Zoff im Haupt- und Finanzausschuss. Über ein verlustreiches Spekulationsgeschäft wurde heftig gestritten. Die Wahrheitsfindung blieb dabei auf der Strecke

Dorstener Rathaus. Hier wird die Politik gemacht; Foto: H. Frenzel

Kommentar von Helmut Frenzel

18. März 2021. – In der vergangenen Woche erschien auf dieser Seite ein Artikel, der sich mit der Frage befasste, ob das Spekulationsgeschäft der Stadt Dorsten mit dem Namen „Forward Zahlerswap“ überhaupt zulässig war (Link s. u.). Der Zinsswap aus 2009 wird in die Annalen der Stadt eingehen, weil er der Stadt den bisher höchsten Verlust bei einem einzelnen Finanzgeschäft beschert.
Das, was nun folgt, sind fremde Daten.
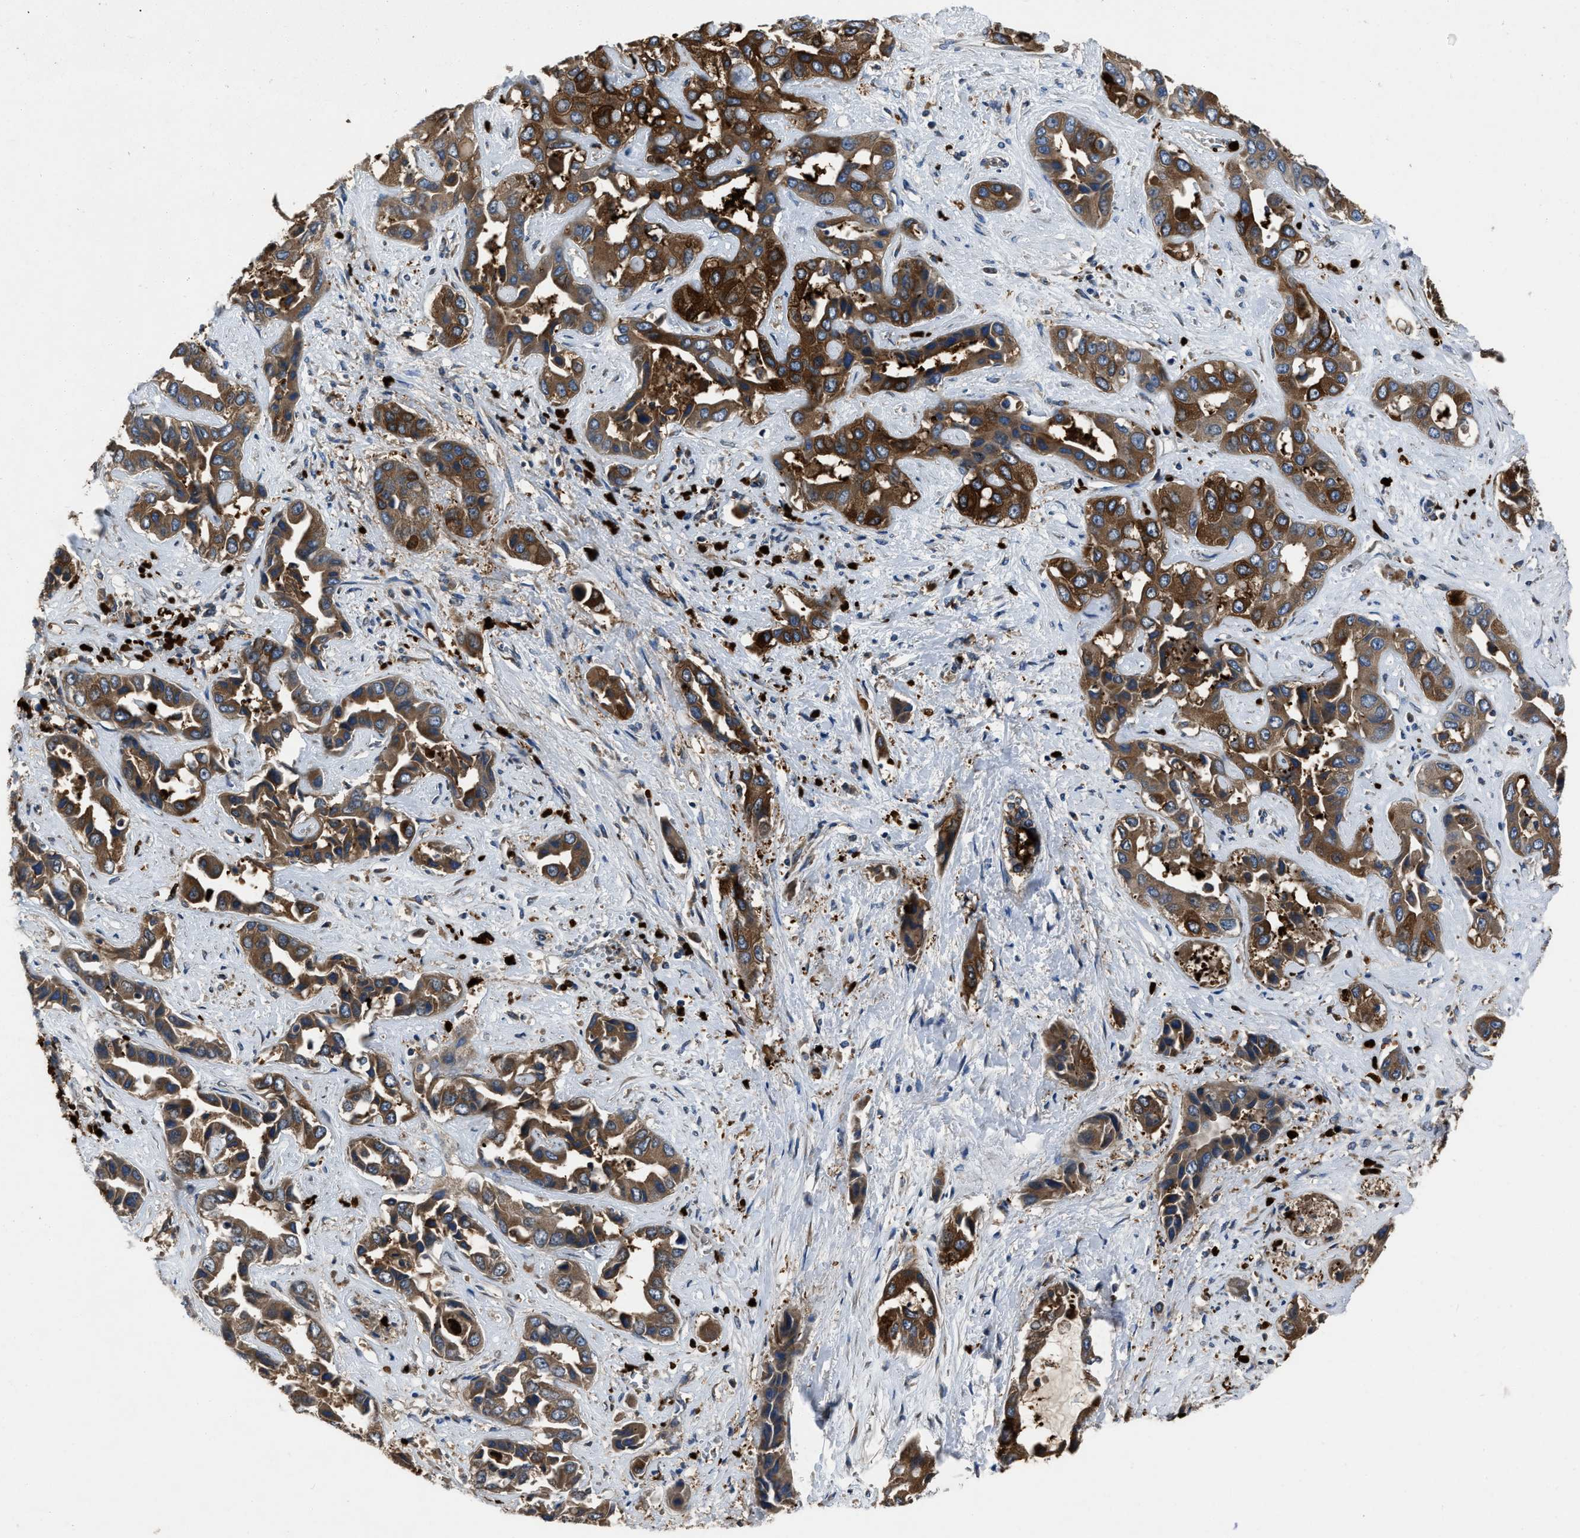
{"staining": {"intensity": "strong", "quantity": ">75%", "location": "cytoplasmic/membranous"}, "tissue": "liver cancer", "cell_type": "Tumor cells", "image_type": "cancer", "snomed": [{"axis": "morphology", "description": "Cholangiocarcinoma"}, {"axis": "topography", "description": "Liver"}], "caption": "IHC histopathology image of human liver cancer stained for a protein (brown), which shows high levels of strong cytoplasmic/membranous expression in about >75% of tumor cells.", "gene": "ANGPT1", "patient": {"sex": "female", "age": 52}}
Er beläuft sich mittlerweile auf 12,9 Millionen Euro, davon alleine 4,1 Millionen im Haushaltsjahr 2020. Das ist schlimm genug. In dem Artikel ging es jedoch um mehr. Er handelt davon, ob das Geschäft überhaupt zulässig war. Der zentrale Punkt dabei ist, ob der Zinsswap mit einem Kredit verknüpft ist oder nicht. Für die Sitzung des Haupt- und Finanzausschusses (HFA) in dieser Woche hatte die AfD unter Bezugnahme auf den Artikel in Dorsten-transparent Anträge gestellt, die zur Aufklärung des Sachverhalts beitragen sollten. Sie wurden, um es vorwegzunehmen, mit den Stimmen aller Ausschussmitglieder mit Ausnahme des Antragstellers abgelehnt. Bis es so weit war, ging es ziemlich hoch her.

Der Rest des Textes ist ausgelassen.